CONSIGNE DE L'EXERCICE: Recopiez fidèlement le passage allant de la ligne contenant « Reading left to » jusqu'à celle contenant « True or false: the », toutes deux incluses, sans reprendre les images dans votre réponse.

ENREGISTREMENTS À UTILISER:
^^^^^^^^
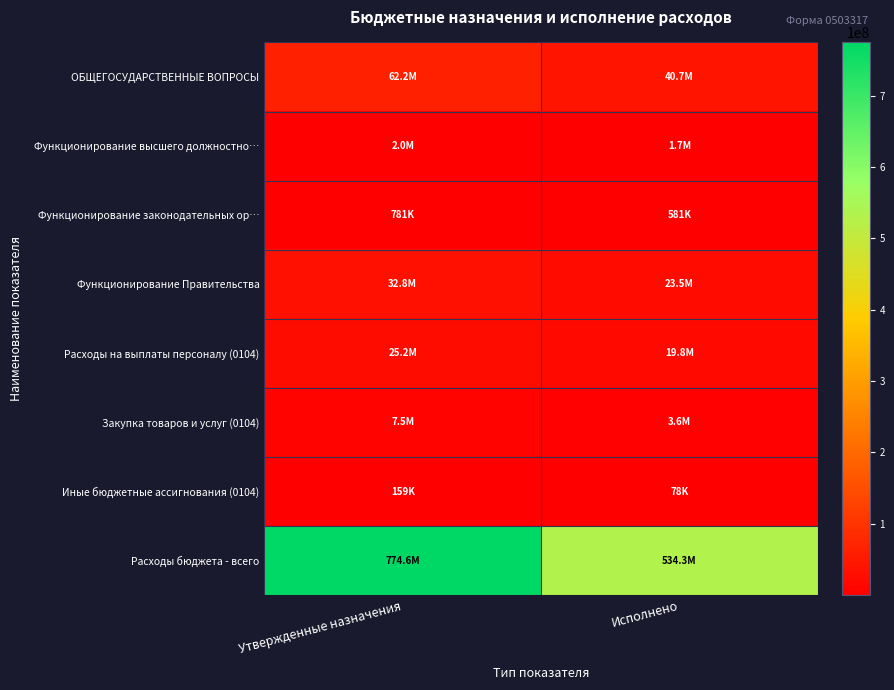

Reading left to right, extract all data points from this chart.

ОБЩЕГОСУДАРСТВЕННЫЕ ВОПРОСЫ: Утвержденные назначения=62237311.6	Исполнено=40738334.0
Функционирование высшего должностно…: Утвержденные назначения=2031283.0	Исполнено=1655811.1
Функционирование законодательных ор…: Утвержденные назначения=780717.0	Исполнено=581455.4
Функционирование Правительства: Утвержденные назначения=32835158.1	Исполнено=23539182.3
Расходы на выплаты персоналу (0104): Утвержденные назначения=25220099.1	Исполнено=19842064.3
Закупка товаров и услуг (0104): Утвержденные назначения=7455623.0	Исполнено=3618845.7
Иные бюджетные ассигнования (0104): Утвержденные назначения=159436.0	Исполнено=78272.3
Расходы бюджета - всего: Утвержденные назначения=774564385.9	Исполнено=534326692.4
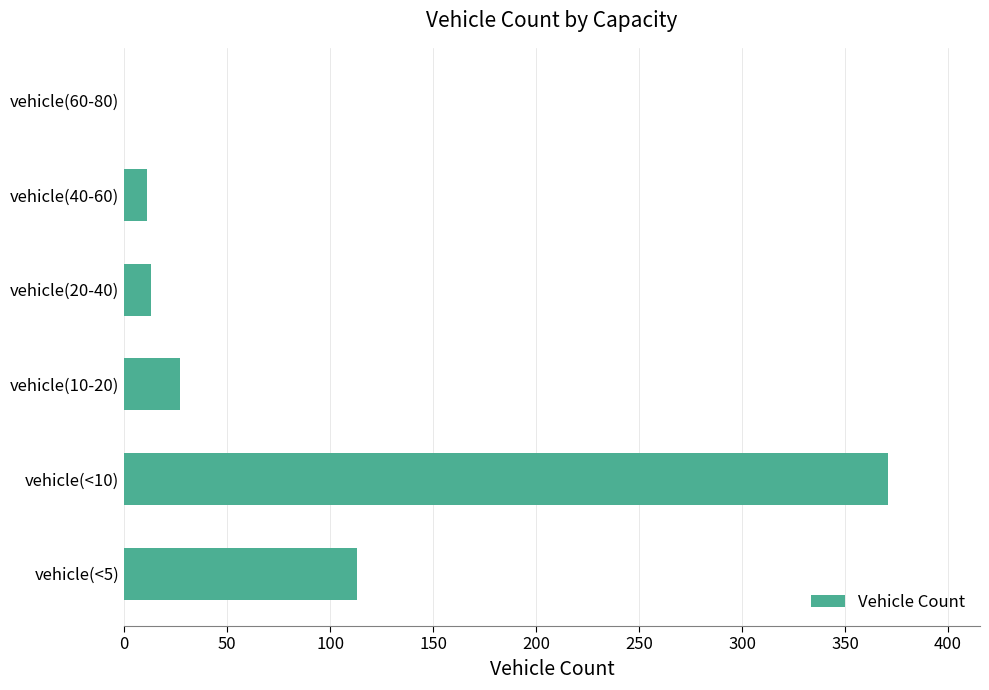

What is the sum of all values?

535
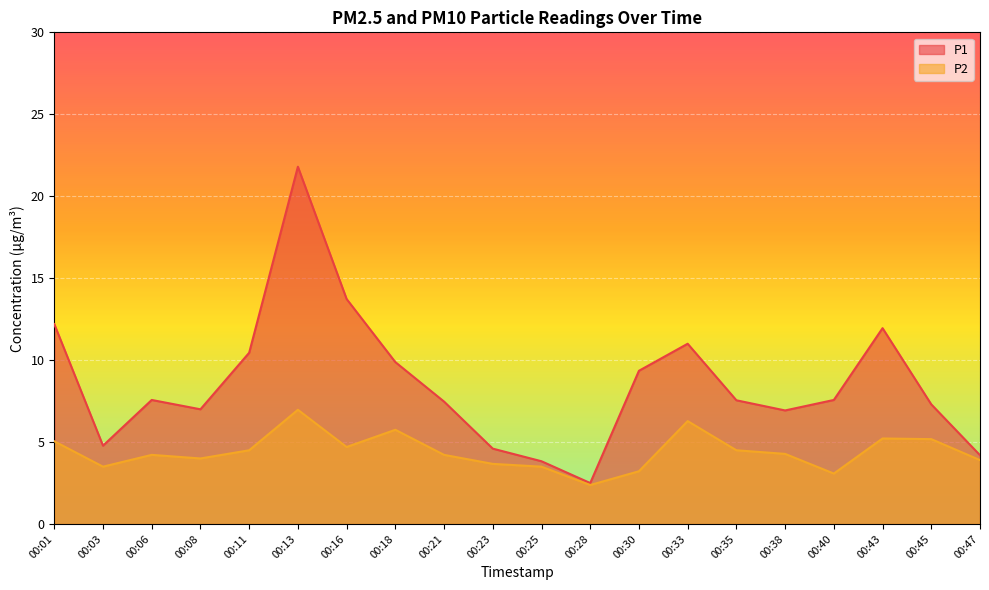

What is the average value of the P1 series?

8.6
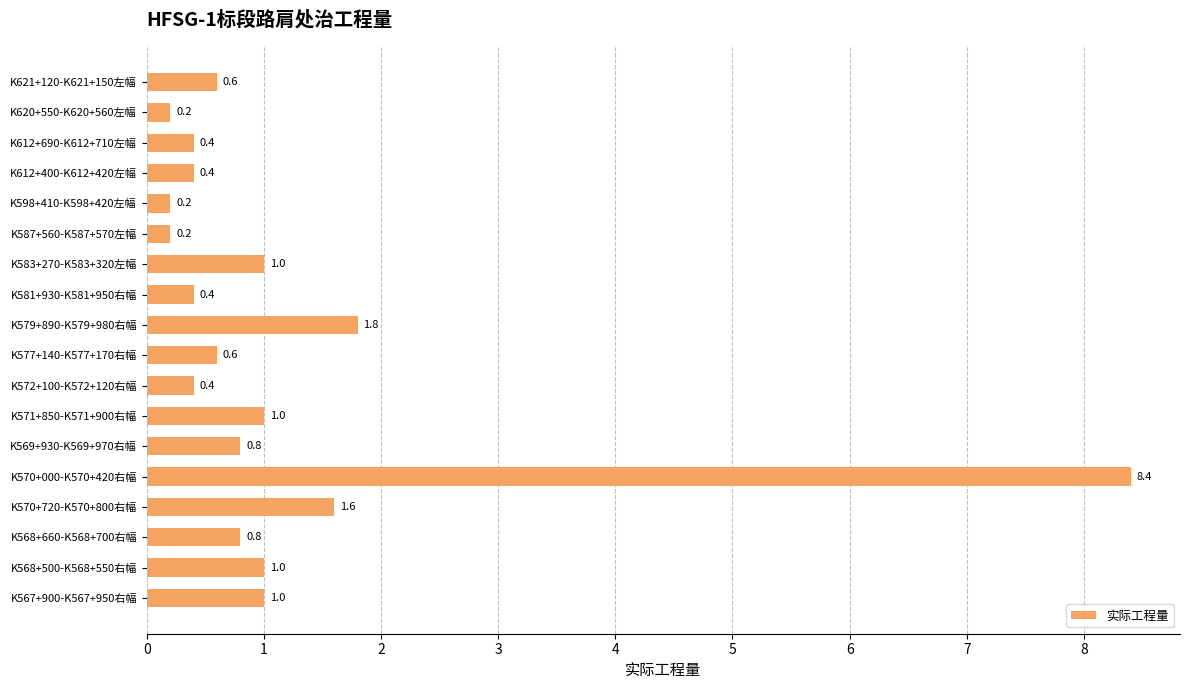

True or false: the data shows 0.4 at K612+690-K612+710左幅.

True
^^^^^^^^
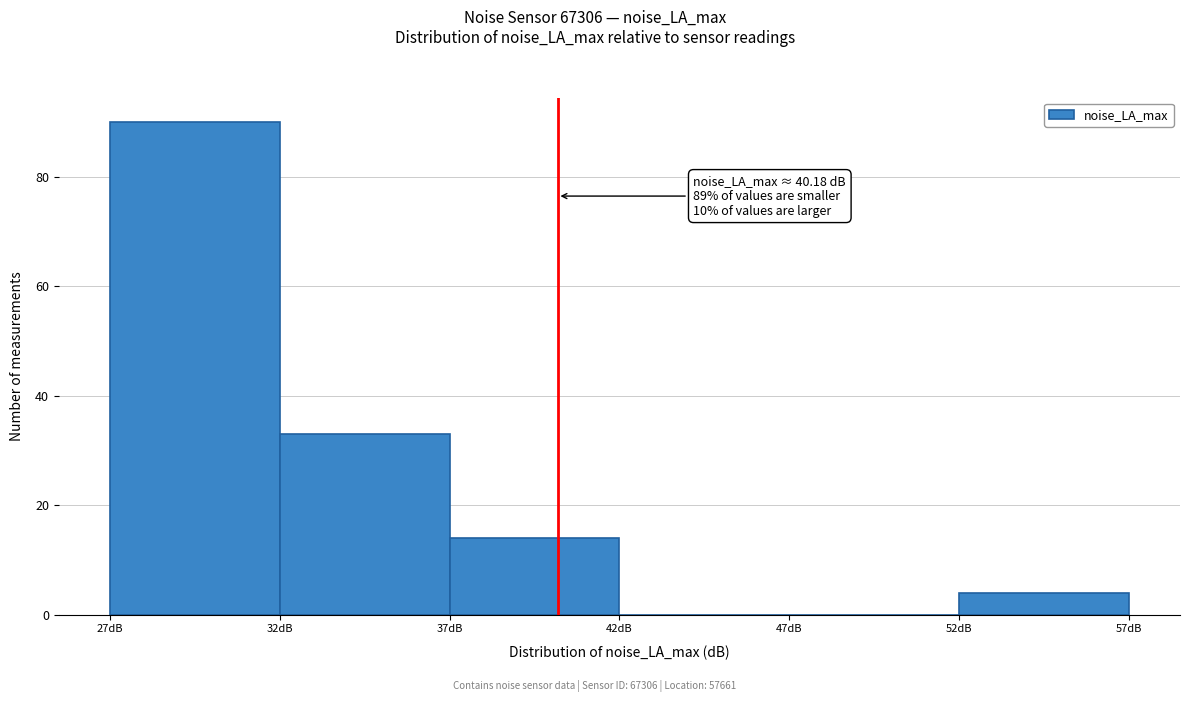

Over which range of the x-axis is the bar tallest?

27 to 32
^^^^^^^^
RÉSULTAT DE L'EXERCICE:
Reading left to right, extract all data points from this chart.

ОБЩЕГОСУДАРСТВЕННЫЕ ВОПРОСЫ: Утвержденные назначения=62237311.6	Исполнено=40738334.0
Функционирование высшего должностно…: Утвержденные назначения=2031283.0	Исполнено=1655811.1
Функционирование законодательных ор…: Утвержденные назначения=780717.0	Исполнено=581455.4
Функционирование Правительства: Утвержденные назначения=32835158.1	Исполнено=23539182.3
Расходы на выплаты персоналу (0104): Утвержденные назначения=25220099.1	Исполнено=19842064.3
Закупка товаров и услуг (0104): Утвержденные назначения=7455623.0	Исполнено=3618845.7
Иные бюджетные ассигнования (0104): Утвержденные назначения=159436.0	Исполнено=78272.3
Расходы бюджета - всего: Утвержденные назначения=774564385.9	Исполнено=534326692.4

What is the sum of all values?

535

What is the average value of the P1 series?

8.6

True or false: the data shows 0.4 at K612+690-K612+710左幅.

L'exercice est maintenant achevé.